=== Section Start ===
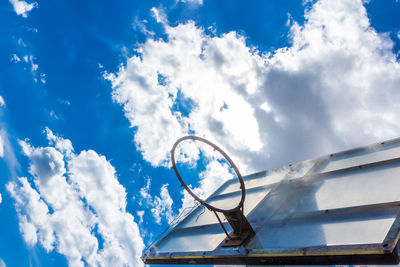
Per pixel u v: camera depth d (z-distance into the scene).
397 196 3.13
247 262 3.38
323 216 3.47
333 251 2.68
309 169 5.11
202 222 5.16
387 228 2.67
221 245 3.84
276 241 3.33
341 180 4.20
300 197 4.24
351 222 3.08
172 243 4.94
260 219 4.08
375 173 3.94
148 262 4.79
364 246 2.54
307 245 3.00
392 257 2.33
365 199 3.39
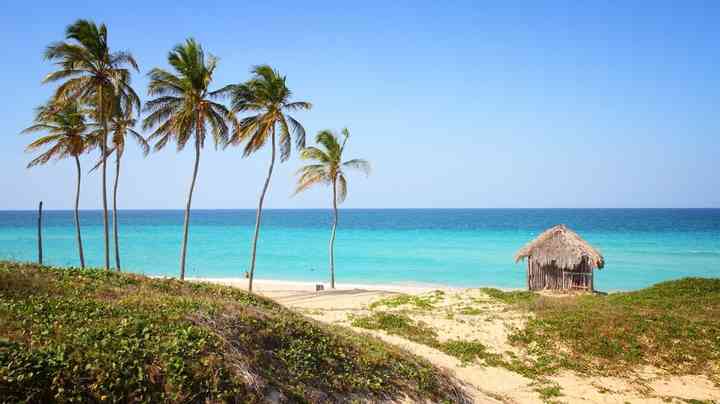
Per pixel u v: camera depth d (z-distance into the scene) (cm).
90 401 746
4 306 955
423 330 1986
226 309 1186
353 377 1116
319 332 1281
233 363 936
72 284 1268
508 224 14325
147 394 792
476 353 1758
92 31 2492
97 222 15050
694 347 1764
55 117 3075
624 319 2002
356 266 5397
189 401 813
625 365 1670
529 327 1983
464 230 11306
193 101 2716
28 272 1306
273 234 9931
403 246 7344
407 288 4003
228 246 7281
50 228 11156
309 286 3953
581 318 2034
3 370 715
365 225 14375
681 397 1459
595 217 18538
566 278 3203
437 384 1265
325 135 3697
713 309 2289
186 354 899
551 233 3291
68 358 791
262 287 3888
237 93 2917
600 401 1427
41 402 712
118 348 859
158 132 2811
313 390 1009
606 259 5538
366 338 1507
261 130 2969
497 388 1492
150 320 1011
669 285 2762
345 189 3881
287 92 2972
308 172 3791
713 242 7331
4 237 8225
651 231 9881
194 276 4659
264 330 1127
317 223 16038
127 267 5078
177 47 2688
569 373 1627
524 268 5162
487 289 3006
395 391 1144
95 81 2569
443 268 5225
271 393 925
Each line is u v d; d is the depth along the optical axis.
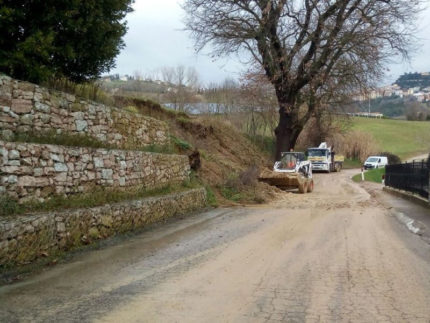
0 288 6.09
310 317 4.92
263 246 9.08
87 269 7.18
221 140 32.19
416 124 98.62
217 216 14.30
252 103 44.00
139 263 7.62
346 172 47.19
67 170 9.55
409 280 6.43
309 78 32.47
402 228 11.46
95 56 11.62
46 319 4.89
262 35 30.39
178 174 17.00
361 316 4.95
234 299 5.58
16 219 7.21
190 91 48.16
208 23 30.47
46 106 9.93
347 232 10.78
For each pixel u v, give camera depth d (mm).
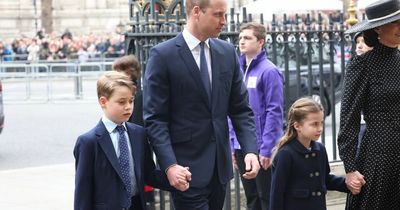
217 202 9984
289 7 29062
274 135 12336
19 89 46344
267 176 12516
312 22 17781
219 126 9789
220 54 9844
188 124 9703
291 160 10109
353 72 9828
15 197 16594
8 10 90562
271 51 14961
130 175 9148
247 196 12961
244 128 10039
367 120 9883
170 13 12531
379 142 9727
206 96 9703
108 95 9000
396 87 9688
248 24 12625
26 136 27672
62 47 64438
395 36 9680
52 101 43062
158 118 9664
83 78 49844
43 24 87562
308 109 9969
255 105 12547
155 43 12469
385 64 9742
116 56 62562
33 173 19500
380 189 9805
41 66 47875
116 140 9102
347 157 9828
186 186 9281
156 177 9617
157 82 9672
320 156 10250
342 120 9898
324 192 10289
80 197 8969
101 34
=== Section End ===
WHAT IS EXPECTED:
From the line containing "158 132 2811" down to the line containing "271 393 925" in the material above, reproduce every line exactly, including the two end lines.

EXPECTED ANSWER:
158 132 2811
313 390 1009
606 259 5538
366 338 1507
261 130 2969
497 388 1492
150 320 1011
669 285 2762
345 189 3881
287 92 2972
308 172 3791
713 242 7331
4 237 8225
651 231 9881
194 276 4659
264 330 1127
317 223 16038
127 267 5078
177 47 2688
569 373 1627
524 268 5162
487 289 3006
395 391 1144
95 81 2569
443 268 5225
271 393 925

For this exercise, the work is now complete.